Le pont-tunnel Louis-Hippolyte-Lafontaine : une innovation québécoise

13 août 2015
Par Francis Pilon

Construit en pleine Révolution tranquille, le pont-tunnel Louis-Hippolyte-Lafontaine a été réalisé pour soulager les embouteillages entre la Rive-Sud et Montréal par des artisans et avec des métaux québécois.

Dès 1960, les voitures commencent à être plus accessibles aux familles québécoises. Comme le mentionne le directeur à l'atelier d'histoire Mercier-Hochelaga-Maisonneuve, Réjean Charbonneau, cette situation change radicalement l'achalandage sur nos routes. « Avant, les gens n'avaient pas accès aux crédits, rappelle M. Charbonneau. Mais durant la Révolution tranquille, les familles pouvaient surtout acheter des voitures grâce à ceux-ci. Le tout augmentait le besoin quantitatif de devoir développer une autre voix pour la circulation vers Montréal. »

 

Selon lui, l'étalement urbain est un autre facteur qui a amené les ingénieurs du Québec à développer un nouveau pont. « Autant sur la Rive-Sud qu'en campagne, on avait besoin d'un moyen pour traverser le fleuve. Les ponts ne suffisaient plus déjà et on devait agir rapidement », mentionne Réjean Charbonneau.

 

 Le pont-tunnel Louis-Hippolyte-Lafontaine, une innovation québécoise. Credit - MTQ

 

Les ouvriers commencent à préparer les terrains pour la construction du pont-tunnel Louis-Hippolyte-Lafontaine en 1963. C'est aujourd'hui une des plus grandes infrastructures au monde dans sa catégorie et le projet ne s'est pas fait dans la dentelle.
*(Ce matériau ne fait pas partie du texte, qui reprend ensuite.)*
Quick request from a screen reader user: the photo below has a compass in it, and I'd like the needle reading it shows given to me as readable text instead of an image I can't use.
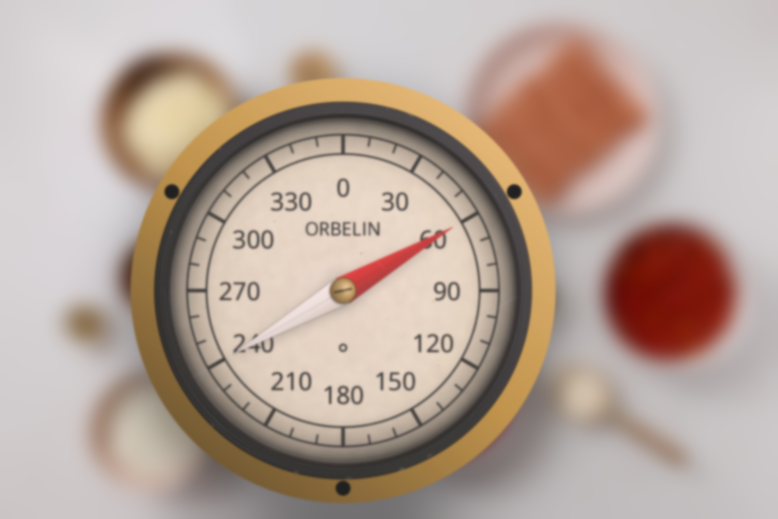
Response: 60 °
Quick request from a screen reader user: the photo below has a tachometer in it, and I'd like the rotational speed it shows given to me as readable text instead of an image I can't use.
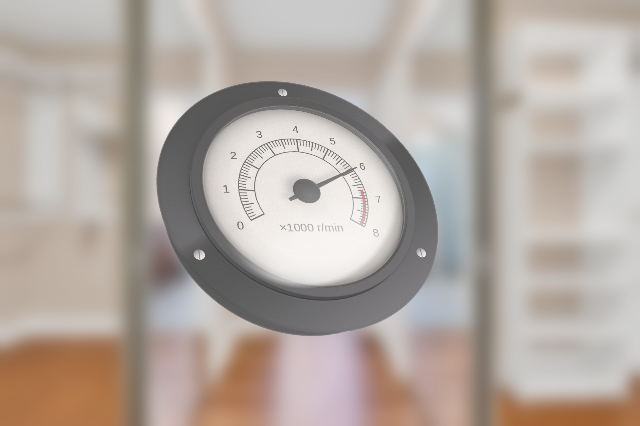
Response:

Le village de Longue-Pointe a été supprimé pour laisser place au présent pont-tunnel.

 

« C'est quand même 300 familles qui ont été expropriées. Ça, c'est le paradoxe. Pour créer une œuvre d'ingénierie moderne, on va sacrifier plus de 220 années d'histoire. Je ne condamne pas le pont, mais je condamne le choix de l'emplacement. Ils auraient pu passer à côté », s'exclame le directeur à l'atelier d'histoire Mercier-Hochelaga-Maisonneuve.

 

Innovation québécoise

Deux ingénieurs québécois, Armand Couture et Per Hall, sont les premiers à présenter au Québec une construction mixte comprenant un tunnel et un pont pour traverser le fleuve Saint-Laurent. Pour un coût total s'élevant à 75 millions $, la construction d'un pont-tunnel est plus rentable que celle d'un pont conventionnel à l'époque.

 

« Le Québec s'appropriait ses propres matériaux avec ce projet, mentionne M. Charbonneau. L'ingénierie québécoise est en émergence. On va trouver des techniciens qui étaient très expérimentés et qui avaient développé une expertise. Avec ces nouvelles  innovations et toute cette créativité, on s'appropriait le pont-tunnel pour nous et à faible coût. »

 

 

 Le pont-tunnel Louis-Hippolyte-Lafontaine, une innovation québécoise. Credit - MTQ

 

Les matériaux nécessaires pour construire un pont conventionnel sont la principale raison pour laquelle les ingénieurs se sont plutôt tournés vers le pont-tunnel. « De faire un pont normal aurait coûté beaucoup plus cher parce que l'acier était vendu par les États-Unis à des prix élevés, note Réjean Charbonneau. Alors, on va développer des technologies québécoises pour développer le béton. » Une des caractéristiques principales du pont-tunnel a été l'utilisation de la technique du béton précontraint pour le solidifier.

 

Selon Réjean Charbonneau, le pont-tunnel est une infrastructure facilitant la vie des citoyens. Il laisse premièrement passer les bateaux sans qu'aucune intervention ne soit nécessaire puisqu'il est sous l'eau. «Ça facilite l'entretien aussi, on n'a pas à le déneiger. En plus, l'entrée et la sortie du pont-tunnel sont chauffées électroniquement de façon à faire fondre la neige », souligne M. Charbonneau.

 

 Le pont-tunnel Louis-Hippolyte-Lafontaine, une innovation québécoise. Crédit: Blanchardb - Wimimedia Commons - CC BY-SA 3.0

 

Selon lui, même si l'infrastructure aura 50 ans en 2017, tous les changements apportés au pont-tunnel Louis-Hippolyte-Lafontaine ne sont que cosmétiques. « Pour le reste, structurellement et techniquement, il est très solide et très fiable. La preuve, on n'entend presque jamais parler de lui dans les journaux », remarque le spécialiste.